• DATA SHOWN:
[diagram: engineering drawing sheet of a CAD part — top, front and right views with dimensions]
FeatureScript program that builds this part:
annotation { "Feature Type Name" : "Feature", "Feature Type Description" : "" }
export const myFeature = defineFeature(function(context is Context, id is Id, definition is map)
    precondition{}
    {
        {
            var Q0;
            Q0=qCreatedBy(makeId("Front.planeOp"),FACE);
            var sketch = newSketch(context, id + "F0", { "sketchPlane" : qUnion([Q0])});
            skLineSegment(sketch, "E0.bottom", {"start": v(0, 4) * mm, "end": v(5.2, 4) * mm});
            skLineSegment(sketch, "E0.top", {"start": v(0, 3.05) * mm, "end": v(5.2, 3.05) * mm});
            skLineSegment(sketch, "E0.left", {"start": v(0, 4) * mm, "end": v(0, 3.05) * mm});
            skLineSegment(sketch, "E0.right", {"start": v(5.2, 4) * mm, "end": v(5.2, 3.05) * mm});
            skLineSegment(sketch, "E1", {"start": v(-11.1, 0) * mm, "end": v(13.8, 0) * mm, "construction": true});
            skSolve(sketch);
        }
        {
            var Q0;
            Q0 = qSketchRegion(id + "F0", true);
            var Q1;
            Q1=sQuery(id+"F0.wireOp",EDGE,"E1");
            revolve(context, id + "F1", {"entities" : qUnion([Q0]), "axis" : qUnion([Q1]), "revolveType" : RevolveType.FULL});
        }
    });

• PROBLEM TO SOLVE:
Please copy each of the items above without any changes.

• WRITTEN REPLY:
[diagram: engineering drawing sheet of a CAD part — top, front and right views with dimensions]
FeatureScript program that builds this part:
annotation { "Feature Type Name" : "Feature", "Feature Type Description" : "" }
export const myFeature = defineFeature(function(context is Context, id is Id, definition is map)
    precondition{}
    {
        {
            var Q0;
            Q0=qCreatedBy(makeId("Front.planeOp"),FACE);
            var sketch = newSketch(context, id + "F0", { "sketchPlane" : qUnion([Q0])});
            skLineSegment(sketch, "E0.bottom", {"start": v(0, 4) * mm, "end": v(5.2, 4) * mm});
            skLineSegment(sketch, "E0.top", {"start": v(0, 3.05) * mm, "end": v(5.2, 3.05) * mm});
            skLineSegment(sketch, "E0.left", {"start": v(0, 4) * mm, "end": v(0, 3.05) * mm});
            skLineSegment(sketch, "E0.right", {"start": v(5.2, 4) * mm, "end": v(5.2, 3.05) * mm});
            skLineSegment(sketch, "E1", {"start": v(-11.1, 0) * mm, "end": v(13.8, 0) * mm, "construction": true});
            skSolve(sketch);
        }
        {
            var Q0;
            Q0 = qSketchRegion(id + "F0", true);
            var Q1;
            Q1=sQuery(id+"F0.wireOp",EDGE,"E1");
            revolve(context, id + "F1", {"entities" : qUnion([Q0]), "axis" : qUnion([Q1]), "revolveType" : RevolveType.FULL});
        }
    });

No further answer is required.